Perry N. Halkitis, a researcher at New York University, meanwhile suggested that the rise in unprotected sex between gay American men can be attributed to two factors: the decreased transmission risk when sleeping with an HIV-positive person who is taking daily antiretroviral medication and the collapse in the economy which left many young men out of work, “and we see higher-risk behavior when people have more risk in their lives.” Halkitis cautions that though antiretroviral medications do significantly reduce the risk of transmission, not all men on the drugs take them everyday thus reducing their effectiveness.

The report from the CDC comes as a new aggressive strain of HIV, A3/02, has been discovered out of Guinea Bissau in West Africa, Al Jazeera reports. The new strain is recombinant, meaning that it is formed when "two of the most common strains in the region fuse together." A3/02 appears to descrease the time it takes for a person to develop AIDS once infected with HIV:

Guinea"Individuals who are infected with the new recombinant form develop AIDS within five years," Angelica Palm, one of the scientists involved in the study, said on Thursday.

"That's about two to two-and-a-half years faster than one of the parent [strains].

Research shows that recombinant strains, those created when different DNA combines, are a cause for concern.

"There have been some studies that indicate that whenever there is a so-called recombinant, it seems to be more competent or aggressive than the parental strains," Palm said.

You'll recall in October we reported on a similarly virulent strain of HIV that has emerged in Russia. Like that strain, A3/02 does not appear to be more deadly or resistant to treatment.

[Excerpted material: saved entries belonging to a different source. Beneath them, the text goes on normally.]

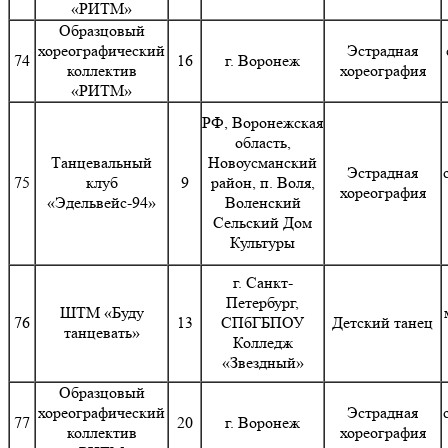
«РИТМ»
Образцовый
хореографический
Эстрадная
74
16
г. Воронеж
коллектив
хореография
«РИТМ»
РФ, Воронежская
область,
Танцевальный
Новоусманский
Эстрадная
75
клуб
9
район, п. Воля,
хореография
«Эдельвейс-94»
Воленский
Сельский Дом
Культуры
г. Санкт-
Петербург,
ШТМ «Буду
76
13
СПбГБПОУ
Детский танец
танцевать»
Колледж
«Звездный»
Образцовый
хореографический
Эстрадная
77
20
г. Воронеж
коллектив
хореография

In other words, existing medications will still fight A3/02. 

Researchers meanwhile are still searching for ways to target and destroy the HIV virus. While an HIV vaccine still appears to be a ways off, European scientists have come up with a model that could target and destroy the AIDS virus within a human body by preventing the virus from replicating, according to io9:

European researchers have used a computer to design small synthetic molecules capable of attacking the deadly AIDS virus where it hurts the most: its ability to produce the genetic material required for replication. It's the first time in history this has ever been done…

The novel designer molecules work by blocking the virus' ability to replicate. And they do so by inhibiting the output of genetic material from the infected cell nucleus to the cytoplasm. Without replication, no new infections can occur. So in theory, because all cells are mortal, even the infected cells will eventually wither away and die.